Pero no se movía. El gorrión pendía. La tierra estaba desnuda,
a trechos cubierta por una hierba corta, rala, y además había
demasiadas cosas, un pedazo de lata retorcido, un palo, otro palo,
un cartón roto, un palito, incluso un escarabajo, una hormiga,
otra hormiga, un gusano de nombre para mí desconocido, una tabla,
etcétera, etcétera, hasta llegar a la hierba junto a las raíces
de los arbustos.

Witold Gombrowicz, Cosmos

“Mis dos mundos”, de Sergio Chejfec1

Un caminante escribe la crónica de sus andares por boca de un narrador que lo pervierte. Pese a la veteranía de quien anda y desanda caminos y páginas de ficción, la novela que nos presenta Sergio Chejfec (Buenos Aires, 1956) nos hace tropezar varias veces y recoger los restos de memoria que llevamos a cuestas. Caemos y nos levantamos, retomamos la lectura y seguimos, un rato gozosos, otro con la mente en blanco, tanteando esta experiencia que en Mis dos mundos (Editorial Candaya, Barcelona, España, 2008) encuentra atadura (podría parecer una insolencia, pero se trata —precisamente— de entrar y salir de un relato que se desvanece al menor descuido) en el trabajo anterior de este inteligente y acucioso relator de periplos por parques, ciudades e iconos populares: Baroni: un viaje (Editorial Alfaguara, Uruguay, 2007):

Continuamos el paseo, ahora ya estábamos en la mitad del circuito y emprendíamos la vuelta por el otro lado. Era curioso cómo aquello que ahora no alcanzaba a verse, por nuestra nueva ubicación, estaba presente de todos modos.
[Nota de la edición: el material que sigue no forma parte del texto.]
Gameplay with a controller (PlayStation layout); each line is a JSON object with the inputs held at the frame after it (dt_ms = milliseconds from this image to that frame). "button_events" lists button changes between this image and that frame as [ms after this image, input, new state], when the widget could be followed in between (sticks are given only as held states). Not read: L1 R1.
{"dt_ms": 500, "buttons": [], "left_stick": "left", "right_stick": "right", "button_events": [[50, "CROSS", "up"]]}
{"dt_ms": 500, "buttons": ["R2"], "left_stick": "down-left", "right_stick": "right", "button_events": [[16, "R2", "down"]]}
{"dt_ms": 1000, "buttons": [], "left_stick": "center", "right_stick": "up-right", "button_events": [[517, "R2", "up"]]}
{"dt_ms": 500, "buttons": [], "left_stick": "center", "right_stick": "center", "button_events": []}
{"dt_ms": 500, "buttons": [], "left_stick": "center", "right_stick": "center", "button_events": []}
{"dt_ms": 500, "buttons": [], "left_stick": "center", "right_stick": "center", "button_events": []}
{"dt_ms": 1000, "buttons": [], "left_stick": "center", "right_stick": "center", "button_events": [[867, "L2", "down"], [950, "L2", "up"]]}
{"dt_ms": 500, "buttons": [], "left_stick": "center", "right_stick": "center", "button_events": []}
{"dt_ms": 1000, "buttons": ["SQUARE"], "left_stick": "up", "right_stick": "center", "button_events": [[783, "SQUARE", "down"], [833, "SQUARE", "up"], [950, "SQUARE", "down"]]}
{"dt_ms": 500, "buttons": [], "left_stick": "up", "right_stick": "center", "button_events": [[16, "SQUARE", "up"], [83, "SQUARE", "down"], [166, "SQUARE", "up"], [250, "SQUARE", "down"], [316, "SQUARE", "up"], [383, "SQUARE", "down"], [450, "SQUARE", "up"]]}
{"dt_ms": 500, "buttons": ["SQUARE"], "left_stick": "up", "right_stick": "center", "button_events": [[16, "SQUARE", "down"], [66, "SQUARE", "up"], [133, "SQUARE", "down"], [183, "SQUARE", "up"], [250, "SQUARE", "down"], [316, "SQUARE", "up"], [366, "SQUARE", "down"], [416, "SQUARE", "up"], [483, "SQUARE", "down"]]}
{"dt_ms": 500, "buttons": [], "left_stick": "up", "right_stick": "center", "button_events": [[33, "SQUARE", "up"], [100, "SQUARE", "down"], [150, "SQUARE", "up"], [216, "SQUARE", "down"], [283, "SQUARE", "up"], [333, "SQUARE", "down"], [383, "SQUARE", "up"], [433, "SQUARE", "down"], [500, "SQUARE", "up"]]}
Y digo pervierte, porque así como en Baroni... el narrador se somete muchas veces a los mandatos del personaje, igual sucede en ésta que comentamos. Chejfec luce un estilo elegante, perforador porque avanza, pese a que no se mueve, toda vez que su mirada es la de una fotografía. El personaje/narrador “avanza” en un solo sitio, está detenido en un cuento descriptivo, agotador a veces, brillante otras. El territorio que cubre el “personaje” es cartográfico: un mapa para que el mismo lector no se extravíe, sin embargo, el parque se nos hace demasiado grande para un turista que seguramente busca acción. El desarraigo de quien avanza y retrocede es un vago, un itinerante cuya brújula está siempre detenida en el ojo lector del lector, si aceptamos que también hay un ojo que se mueve fuera de la historia. Este ojo en el relato —observador, detallista— promueve la idea de la novela objetal u objetual, tan discutida, tan silenciada, tan echada en el morral de las inutilidades. No quiero decir con esto que Chejfec nade en esta agua. Sólo que hay momentos en que un Claude Simon o un Robbe-Grillet se aproximan y estallan en la memoria. Podría ser una percepción producto del manejo de ciertos discursos semiológicos en los que la fotografía es la que cuenta, describe y opaca.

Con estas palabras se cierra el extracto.